4 Experimental Results

This section presents results obtained with the fine tuning of the three pre-trained network presented above; the lepidoptera dataset from Sangay National Park introduced in Sect. 2 has been considered. Our training and evaluation of the networks was done with the MatConvNet toolbox for Matlab. This toolbox is efficient and friendly for computer visions research with CNNs [13]. The usage of GPUs has also become widespread when training CNNs, allowing for faster computation and deeper networks. In our case, when training networks as deep as a VGG-Very Deep Convolutional Network the usage of GPU is completely necessary. While this is not mandatory for the other two pre-trained networks, it certainly speeds up the computation. We used the NVIDIA GeForce GTX950 GPU.

Regarding the data, we apply data augmentation so that the network sees more training and test images. Specifically, we mirror a random number of the images presented to the network on each epoch. When mirroring there is no change done to the species of the lepidoptera. Even though it is not as good as having more independent samples, data augmentation improves performance [11]. 25 percent of the images in each category were used for testing, while the other 75 percent were used for training purposes. All images were normalized and re-sized when given as input to each network. All networks originally accept color images of size 224\(\,\times \,\)224, but in the particularly case of the AlexNet network, because an Matconvnet implementation of the network that was imported from Caffe was used, the color images had to be re-sized to 227\(\,\times \,\)227.
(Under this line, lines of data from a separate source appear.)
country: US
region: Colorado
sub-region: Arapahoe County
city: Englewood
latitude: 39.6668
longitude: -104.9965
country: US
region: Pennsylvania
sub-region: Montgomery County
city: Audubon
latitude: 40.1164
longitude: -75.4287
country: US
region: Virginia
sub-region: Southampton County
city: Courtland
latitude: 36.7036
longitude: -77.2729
Figure 4 depicts the percentage of error versus the number of epochs for the four networks with the 15 classes presented in Table 1. In the case of the less deep networks it can be apreciated that less epochs are needed for the training and test error to converge compared to the VGG-Very Deep Networks. Furthermore, in the deeper networks, it can be seen that there is more over fitting and the validation error oscillates more. We can attribute this behavior to the much larger number of parameters which are learned from the training set in the deeper networks. While this contributes to a very small training error, it makes it harder and longer for the test error to converge. Quantitative results are presented in Table 2, note that in all the cases the recognition ratio is higher than 92%, which is more than acceptable and considerably better that previous recently presented works [2].

Fig. 4.
figure 4

Percentage of error vs number of epochs for each of the fine tuned networks (top1 error percentage for the train and test sets are shown in full blue and dotted yellow, respectively). (Color figure online)
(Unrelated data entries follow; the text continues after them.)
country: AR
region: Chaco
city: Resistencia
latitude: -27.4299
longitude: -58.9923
Table 2. Results obtained with 15 classes from Sangay National Park dataset. Error values are percentages relative to the total number of images in the dataset.

5 Conclusions

This paper tackles the challenging problem of lepidopterous insects recognition by transfer learning from three pre-trained CNNs. This strategy is proposed to overcome the lack of large data set to be used during the training stage. Fortunately, the networks have been trained with ImageNet dataset, which contains a category called “Butterfly” with more than 2000 images. Although the lepidoptera specimens considered in the current work are not included in ImageNet, we assume the pre-trained networks already have some capabilities to discriminate them. Experimental results shows that, even thought the size of training set from Sangay National Park dataset is quite reduced, an acceptable performance is reached (note that in all the cases more than 92% of recognition ratio has been reached). Future work will be focused on evaluating different data augmentation strategies to enlarge the training set.